Sales for the first quarter of 1994 increased 6.4% over the same quarter of
1993.  This increase was mainly due to an increase in consumer poultry sales
which accounted for 6.1% of the increase in 1994 total sales.  The increase
in consumer poultry sales is attributable to a 9.3% increase in tonnage
offset slightly by a 1.1% decrease in sales prices.  First quarter sales to
the animal and pet food industry increased 1994 total sales by 0.2% compared
to the first quarter of last year due to a 5.9% increase in tonnage and a
2.8% increase in sales prices.  Beef and pork sales increased first quarter
1994 total sales by 4.2% compared to 1993.  Beef and pork sales increased
primarily due to production by the new pork operation in Marshall, Missouri.
Seafood sales decreased first quarter 1994 total sales 2.0% due to a 22.0%
decrease in tonnage and a 14.8% decrease in average sales prices.  Seafood
sales volumes and profit margins continue to be adversely affected by various
factors including changes in product mix resulting from government fishing
quotas, resource availability and fluctuations in market prices.  Mexican
food, prepared foods and other sales decreased first quarter 1994 total sales
by 0.1%.  Reduced numbers of live swine sales resulted in a decrease to 1994
total sales by 2.0% compared to first quarter 1993 swine sales.  This
decrease in live swine sales was primarily the result of the integration of
some of the live swine production with the Company's swine processing
facility.

**Task directions**
Reproduce the quarterly sales passage word for word between "Sales for the" and "in Marshall, Missouri.", inclusive.

**Data extracts**
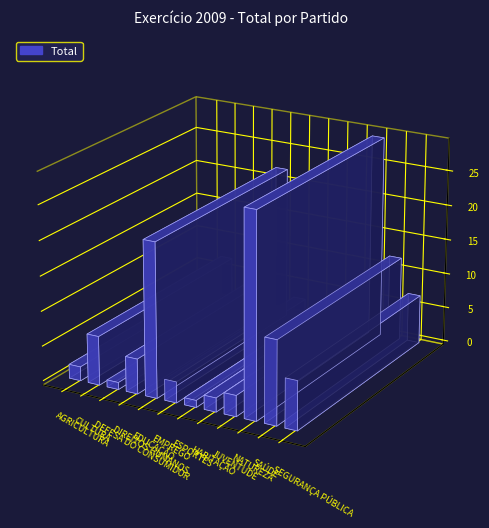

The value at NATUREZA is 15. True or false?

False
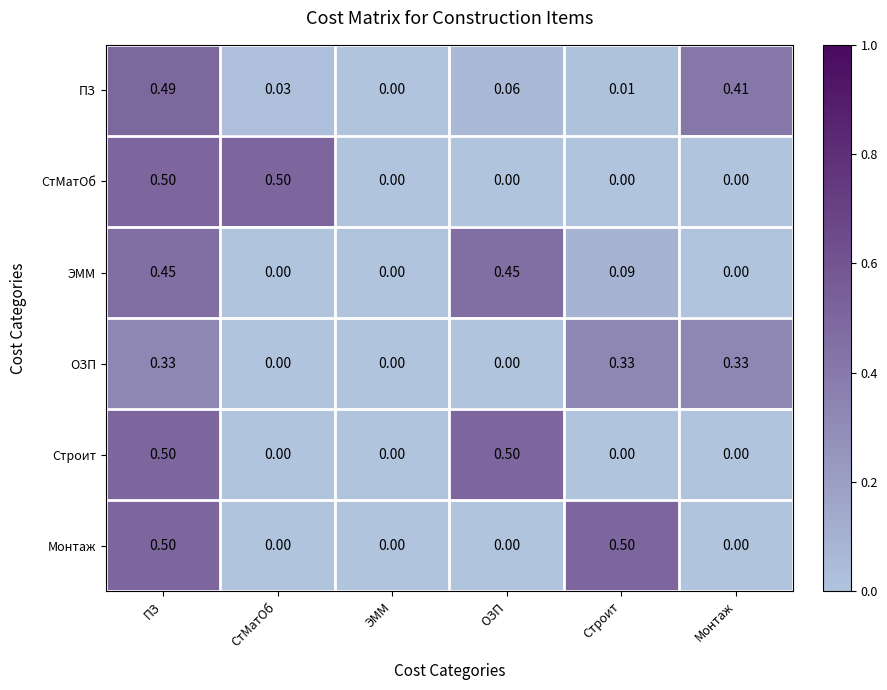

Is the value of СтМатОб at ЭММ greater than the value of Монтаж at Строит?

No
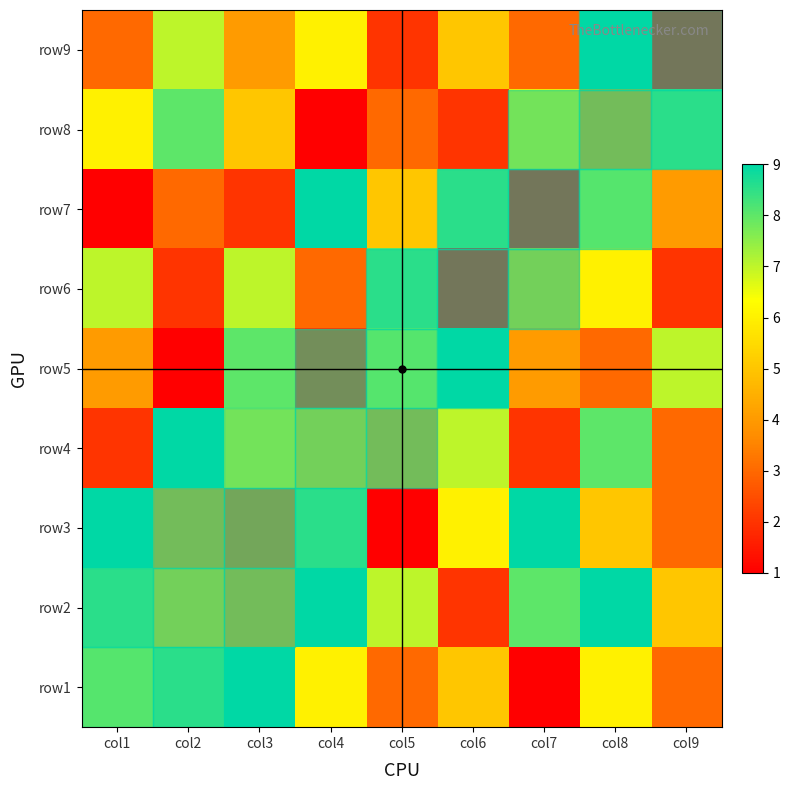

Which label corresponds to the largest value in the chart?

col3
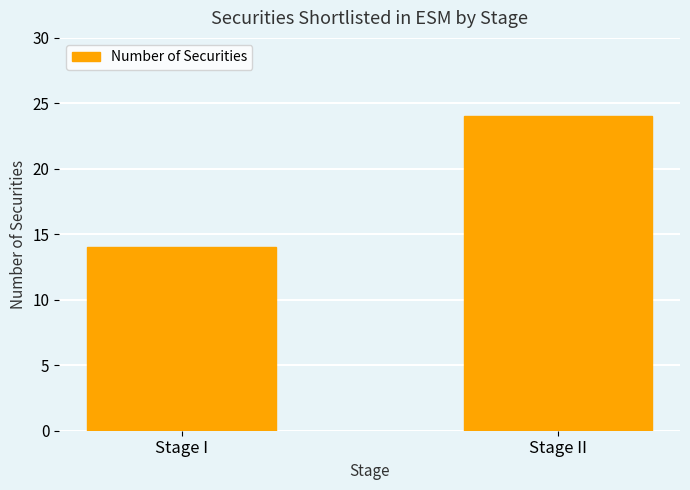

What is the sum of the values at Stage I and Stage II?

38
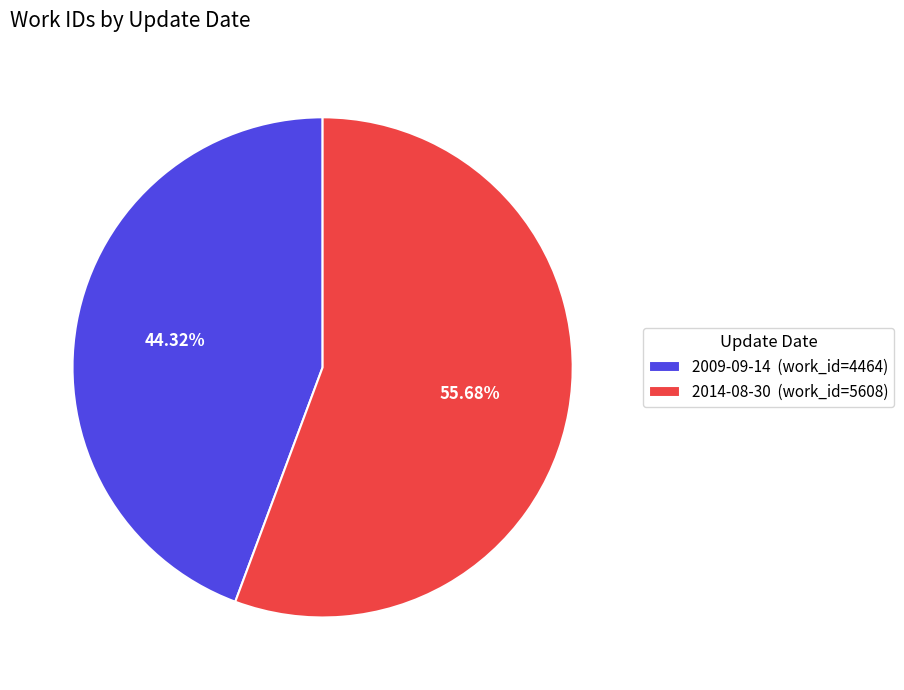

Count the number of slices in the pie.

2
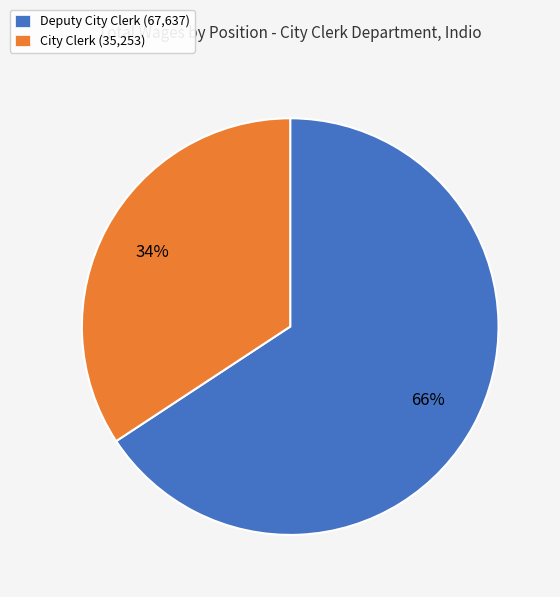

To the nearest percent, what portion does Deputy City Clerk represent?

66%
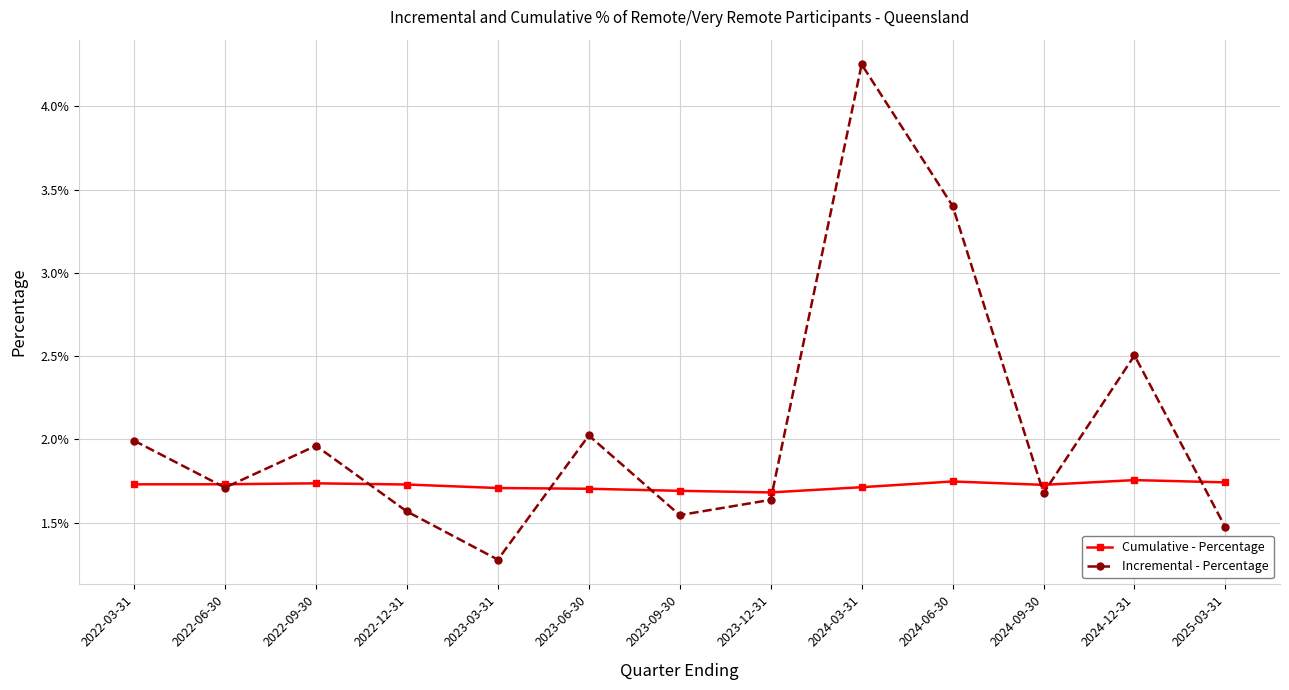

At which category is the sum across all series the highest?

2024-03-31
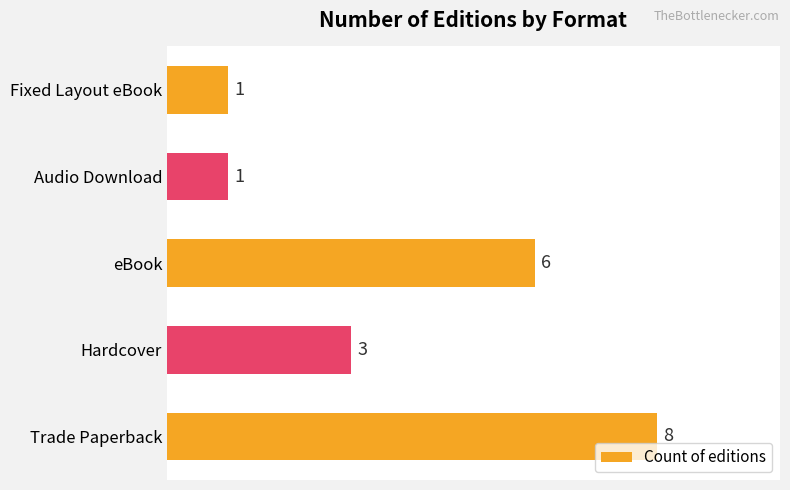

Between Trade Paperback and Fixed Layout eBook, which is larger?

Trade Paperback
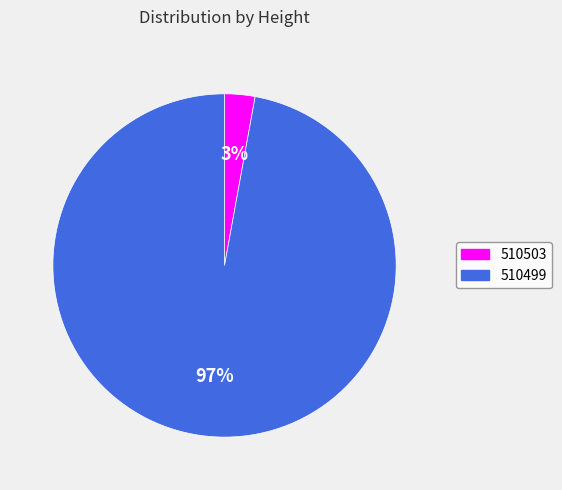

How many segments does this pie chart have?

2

**Task output**
Sales for the first quarter of 1994 increased 6.4% over the same quarter of
1993.  This increase was mainly due to an increase in consumer poultry sales
which accounted for 6.1% of the increase in 1994 total sales.  The increase
in consumer poultry sales is attributable to a 9.3% increase in tonnage
offset slightly by a 1.1% decrease in sales prices.  First quarter sales to
the animal and pet food industry increased 1994 total sales by 0.2% compared
to the first quarter of last year due to a 5.9% increase in tonnage and a
2.8% increase in sales prices.  Beef and pork sales increased first quarter
1994 total sales by 4.2% compared to 1993.  Beef and pork sales increased
primarily due to production by the new pork operation in Marshall, Missouri.